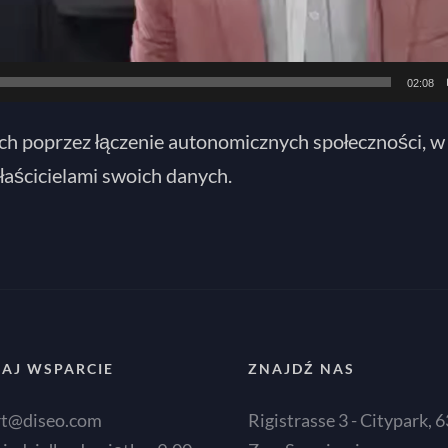
02:08
h poprzez łączenie autonomicznych społeczności, w
aścicielami swoich danych.
AJ WSPARCIE
ZNAJDŹ NAS
rt@diseo.com
Rigistrasse 3 - Citypark, 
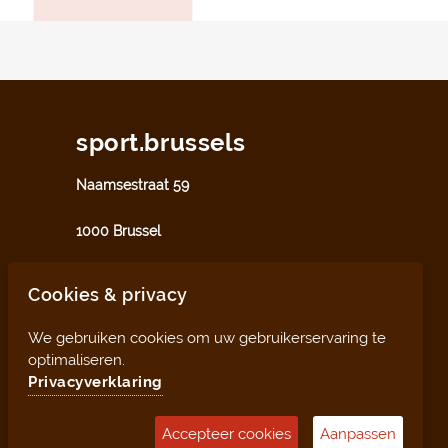
sport.brussels
Naamsestraat 59
1000 Brussel
sport@perspective.brussels
Cookies & privacy
We gebruiken cookies om uw gebruikerservaring te
optimaliseren.
Privacyverklaring
Accepteer cookies
Aanpassen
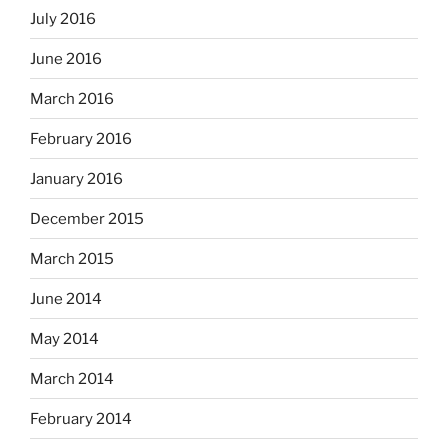
July 2016
June 2016
March 2016
February 2016
January 2016
December 2015
March 2015
June 2014
May 2014
March 2014
February 2014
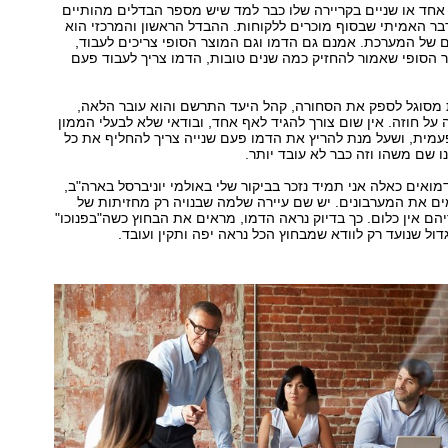
אחד או שניים בקריירה שלו כבר למד שיש מספר הבדלים מהותיים
דבר האמיתי שבסוף מוכרים ללקוחות. ההבדל הראשון והמרכזי הוא
ם של המערכת. אמנם גם הדמו וגם המוצר הסופי צריכים לעבוד,
ר הסופי שאמור להחזיק כמה שנים טובות, הדמו צריך לעבוד פעם
מסוגל לספק את הסחורה, קהל היעד התרשם והוא עובר הלאה,
ל חוזה. אין שום צורך להגיד לאף אחד, ובודאי שלא לבעלי הממון
מית, ושעל מנת להריץ את הדמו פעם שנייה צריך להחליף את כל
ו שם משהו וזה כבר לא עובד יותר.
מואים כאלה אני תמיד נזכר בביקור שלי באולמי יוניברסל בארה"ב,
ם את המערבונים. יש שם עיירה שלמה שבנויה רק מחזיתות של
ם אין כלום. כך בדיוק נראה הדמו, מראים את הבחוץ כשה"בפנוכו"
דול שנועד רק לוודא שמבחוץ הכל נראה יפה ותקין ועובד.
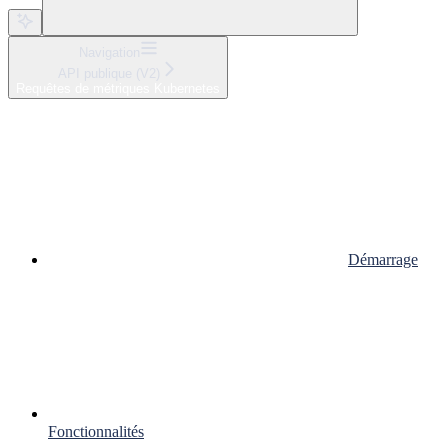
Navigation
API publique (V2)
Requêtes de métriques Kubernetes
Démarrage
Fonctionnalités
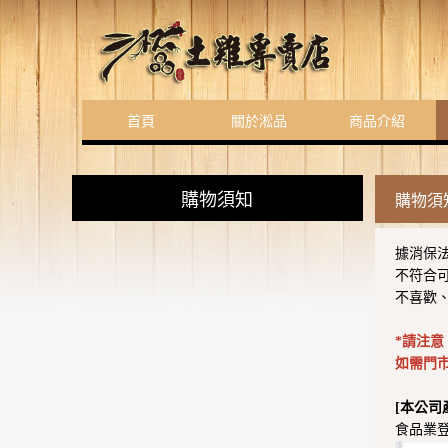
首頁
關於淞品
商品介紹
購物須知
購物須
據消保
不符合
不喜歡
*請注
如需門
[本公司
食品業登錄字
━━━━━━━━━━━━━━━━━━━━━━━━━━━━━━
Find every line in the records that uses the string "לעבוד", then copy it.

ם של המערכת. אמנם גם הדמו וגם המוצר הסופי צריכים לעבוד,
ר הסופי שאמור להחזיק כמה שנים טובות, הדמו צריך לעבוד פעם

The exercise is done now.